Character iterating?

Question

Character iterating?

codecat opened this issue 8 years ago · comments

Melissa commented 8 years ago

What do you suggest is the best way of iterating over codepoints using this library?

Neil Henning · Answer 1 · Sun Jul 10 2016 00:13:21 GMT+0800 (China Standard Time)

Heyo @angelog!

So at present I've just done it manually when I've needed to - but I agree that is not the ideal approach for everyone.

I could forsee adding a function (something like):

void* some_utf8_str = ...;
long codepoint;
some_utf8_str = utf8codepoint(some_utf8_str, &codepoint);

And you could then iterate until codepoint was the null terminator ('\0'). Would that be of use to you?
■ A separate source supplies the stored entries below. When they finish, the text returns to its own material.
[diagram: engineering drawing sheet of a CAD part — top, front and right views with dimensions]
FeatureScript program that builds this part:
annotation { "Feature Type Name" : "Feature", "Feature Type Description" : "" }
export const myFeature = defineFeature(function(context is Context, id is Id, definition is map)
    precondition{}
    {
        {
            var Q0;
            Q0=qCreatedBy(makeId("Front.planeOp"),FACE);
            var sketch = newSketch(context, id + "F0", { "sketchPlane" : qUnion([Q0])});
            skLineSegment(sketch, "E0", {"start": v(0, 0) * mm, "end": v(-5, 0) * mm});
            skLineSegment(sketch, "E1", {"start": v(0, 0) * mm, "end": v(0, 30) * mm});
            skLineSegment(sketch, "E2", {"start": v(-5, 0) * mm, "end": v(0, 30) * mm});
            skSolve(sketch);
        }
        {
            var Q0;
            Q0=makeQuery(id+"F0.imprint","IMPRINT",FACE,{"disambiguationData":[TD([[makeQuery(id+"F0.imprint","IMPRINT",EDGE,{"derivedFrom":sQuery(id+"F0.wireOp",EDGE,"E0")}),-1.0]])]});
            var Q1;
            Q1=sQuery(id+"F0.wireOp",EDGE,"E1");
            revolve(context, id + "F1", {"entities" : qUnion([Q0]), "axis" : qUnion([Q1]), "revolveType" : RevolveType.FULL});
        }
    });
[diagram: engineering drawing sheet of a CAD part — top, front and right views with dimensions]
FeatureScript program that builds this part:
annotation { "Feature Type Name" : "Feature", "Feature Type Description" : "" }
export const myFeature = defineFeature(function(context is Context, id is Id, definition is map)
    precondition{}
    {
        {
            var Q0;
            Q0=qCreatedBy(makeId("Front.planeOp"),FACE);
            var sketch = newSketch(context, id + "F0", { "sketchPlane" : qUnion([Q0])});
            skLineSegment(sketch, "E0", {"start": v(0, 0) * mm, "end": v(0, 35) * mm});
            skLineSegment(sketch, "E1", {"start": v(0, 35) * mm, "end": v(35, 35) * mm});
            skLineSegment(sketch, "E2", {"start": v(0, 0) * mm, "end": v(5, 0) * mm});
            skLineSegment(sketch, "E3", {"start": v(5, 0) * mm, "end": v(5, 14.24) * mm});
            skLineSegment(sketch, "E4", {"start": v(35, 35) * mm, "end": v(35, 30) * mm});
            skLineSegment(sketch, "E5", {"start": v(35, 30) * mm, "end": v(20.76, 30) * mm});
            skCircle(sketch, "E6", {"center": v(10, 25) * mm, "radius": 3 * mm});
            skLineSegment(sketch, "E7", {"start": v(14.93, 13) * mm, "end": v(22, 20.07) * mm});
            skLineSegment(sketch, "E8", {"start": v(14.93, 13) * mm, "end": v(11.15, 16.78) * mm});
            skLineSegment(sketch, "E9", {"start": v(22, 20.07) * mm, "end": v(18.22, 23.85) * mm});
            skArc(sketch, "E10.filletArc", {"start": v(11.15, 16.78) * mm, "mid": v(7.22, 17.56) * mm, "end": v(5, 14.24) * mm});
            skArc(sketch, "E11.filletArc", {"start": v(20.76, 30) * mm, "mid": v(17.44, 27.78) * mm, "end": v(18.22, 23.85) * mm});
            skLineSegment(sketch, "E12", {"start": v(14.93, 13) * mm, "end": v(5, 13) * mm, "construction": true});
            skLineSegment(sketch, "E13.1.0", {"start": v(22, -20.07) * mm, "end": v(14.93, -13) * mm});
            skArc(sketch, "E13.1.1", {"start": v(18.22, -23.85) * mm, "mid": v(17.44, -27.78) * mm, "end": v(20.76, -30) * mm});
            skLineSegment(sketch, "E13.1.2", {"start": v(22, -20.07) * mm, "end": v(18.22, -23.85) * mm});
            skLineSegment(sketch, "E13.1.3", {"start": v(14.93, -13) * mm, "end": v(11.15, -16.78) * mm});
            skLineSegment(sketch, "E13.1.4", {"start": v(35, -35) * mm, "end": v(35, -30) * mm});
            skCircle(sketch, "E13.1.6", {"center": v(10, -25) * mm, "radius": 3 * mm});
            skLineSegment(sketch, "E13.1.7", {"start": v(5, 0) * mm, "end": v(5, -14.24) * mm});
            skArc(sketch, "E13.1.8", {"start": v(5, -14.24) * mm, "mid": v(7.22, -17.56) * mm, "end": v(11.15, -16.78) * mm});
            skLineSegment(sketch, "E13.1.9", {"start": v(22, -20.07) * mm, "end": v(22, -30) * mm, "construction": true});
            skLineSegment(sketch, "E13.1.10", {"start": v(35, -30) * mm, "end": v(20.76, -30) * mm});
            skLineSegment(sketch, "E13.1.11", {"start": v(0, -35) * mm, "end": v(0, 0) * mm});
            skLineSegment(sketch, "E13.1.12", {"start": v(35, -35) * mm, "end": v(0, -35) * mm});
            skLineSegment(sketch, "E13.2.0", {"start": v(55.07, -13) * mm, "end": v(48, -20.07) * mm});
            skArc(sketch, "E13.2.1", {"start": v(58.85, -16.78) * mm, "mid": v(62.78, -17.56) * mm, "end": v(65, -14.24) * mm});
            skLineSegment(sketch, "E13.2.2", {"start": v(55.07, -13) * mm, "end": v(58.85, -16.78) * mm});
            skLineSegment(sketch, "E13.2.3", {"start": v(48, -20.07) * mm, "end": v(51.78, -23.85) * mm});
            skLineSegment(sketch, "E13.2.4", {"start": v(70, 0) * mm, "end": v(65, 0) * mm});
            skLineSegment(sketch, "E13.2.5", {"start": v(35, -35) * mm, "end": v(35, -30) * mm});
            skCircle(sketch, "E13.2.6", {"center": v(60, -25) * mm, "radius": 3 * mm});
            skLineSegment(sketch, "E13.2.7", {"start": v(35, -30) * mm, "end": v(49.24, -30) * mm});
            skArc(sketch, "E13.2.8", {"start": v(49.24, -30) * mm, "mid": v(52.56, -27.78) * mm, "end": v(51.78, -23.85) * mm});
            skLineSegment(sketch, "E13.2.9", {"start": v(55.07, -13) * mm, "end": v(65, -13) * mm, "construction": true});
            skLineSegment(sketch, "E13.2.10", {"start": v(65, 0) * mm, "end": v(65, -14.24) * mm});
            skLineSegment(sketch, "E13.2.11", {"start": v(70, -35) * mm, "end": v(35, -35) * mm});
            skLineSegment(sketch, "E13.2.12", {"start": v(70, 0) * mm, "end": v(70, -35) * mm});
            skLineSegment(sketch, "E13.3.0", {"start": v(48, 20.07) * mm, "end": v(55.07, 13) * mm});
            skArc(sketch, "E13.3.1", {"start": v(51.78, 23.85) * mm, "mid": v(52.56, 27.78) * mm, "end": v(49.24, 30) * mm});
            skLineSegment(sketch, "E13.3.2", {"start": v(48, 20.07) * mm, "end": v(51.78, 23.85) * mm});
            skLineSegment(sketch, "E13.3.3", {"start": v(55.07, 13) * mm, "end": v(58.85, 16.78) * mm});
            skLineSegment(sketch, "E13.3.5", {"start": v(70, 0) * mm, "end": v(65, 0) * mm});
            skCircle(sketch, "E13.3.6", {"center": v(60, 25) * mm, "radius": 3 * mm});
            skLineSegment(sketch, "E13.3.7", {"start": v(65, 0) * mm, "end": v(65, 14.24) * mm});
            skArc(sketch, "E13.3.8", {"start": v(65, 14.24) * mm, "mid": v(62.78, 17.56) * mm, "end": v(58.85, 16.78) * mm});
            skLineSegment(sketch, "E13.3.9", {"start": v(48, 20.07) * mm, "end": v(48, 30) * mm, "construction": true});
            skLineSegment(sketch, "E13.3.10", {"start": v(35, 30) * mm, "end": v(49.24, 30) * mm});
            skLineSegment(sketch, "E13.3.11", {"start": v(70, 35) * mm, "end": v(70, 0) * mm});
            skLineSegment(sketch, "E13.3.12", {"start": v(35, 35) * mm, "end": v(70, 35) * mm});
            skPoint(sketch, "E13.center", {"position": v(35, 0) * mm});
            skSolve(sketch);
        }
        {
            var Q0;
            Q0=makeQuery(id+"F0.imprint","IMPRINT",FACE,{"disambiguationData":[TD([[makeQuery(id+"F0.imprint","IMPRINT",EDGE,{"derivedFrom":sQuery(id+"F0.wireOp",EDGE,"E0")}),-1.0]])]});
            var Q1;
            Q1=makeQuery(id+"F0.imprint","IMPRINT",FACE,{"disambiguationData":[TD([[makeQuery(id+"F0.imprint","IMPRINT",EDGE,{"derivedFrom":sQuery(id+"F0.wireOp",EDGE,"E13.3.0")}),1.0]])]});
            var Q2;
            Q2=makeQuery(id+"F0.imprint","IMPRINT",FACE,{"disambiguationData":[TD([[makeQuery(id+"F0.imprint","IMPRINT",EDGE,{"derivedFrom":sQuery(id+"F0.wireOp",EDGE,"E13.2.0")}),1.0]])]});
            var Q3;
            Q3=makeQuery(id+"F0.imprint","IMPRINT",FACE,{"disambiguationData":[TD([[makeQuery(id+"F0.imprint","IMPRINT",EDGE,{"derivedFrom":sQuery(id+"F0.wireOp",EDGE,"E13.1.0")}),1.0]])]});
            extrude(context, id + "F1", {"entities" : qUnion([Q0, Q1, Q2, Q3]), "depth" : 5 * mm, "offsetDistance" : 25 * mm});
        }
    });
Melissa · Answer 2 · Sun Jul 10 2016 05:26:35 GMT+0800 (China Standard Time)

That would be a helpful addition to the library, yeah.

I'm curious, how exactly were you doing it manually?

Neil Henning · Answer 3 · Sun Jul 10 2016 17:10:49 GMT+0800 (China Standard Time)

Basically the run length of the utf8 codepoint is encoded by the pattern of the first bits of each byte. I was creating a long codepoint by concating multiple bytes together.

I think having a function to do this makes a lot of sense though, I'll work on it!

Melissa · Answer 4 · Sun Jul 10 2016 17:16:52 GMT+0800 (China Standard Time)

Ah, yeah it doesn't sound too practical to do it manually. Thanks! 👍

Neil Henning · Answer 5 · Mon Jul 11 2016 05:01:46 GMT+0800 (China Standard Time)

Hey @angelog can you check out pull request #21 for me please? I've included an example of how to use it in the pull request too 😄

Neil Henning · Answer 6 · Mon Jul 11 2016 16:54:35 GMT+0800 (China Standard Time)

I've merged #21, solving this issue.

Melissa · Answer 7 · Mon Jul 11 2016 19:21:40 GMT+0800 (China Standard Time)

I will play around with it later tonight. Thank you! 👍

Melissa · Answer 8 · Thu Aug 11 2016 05:46:15 GMT+0800 (China Standard Time)

Sorry I didn't reply to this earlier, I was pretty busy. Tried it last night, works wonderfully! Thank you :)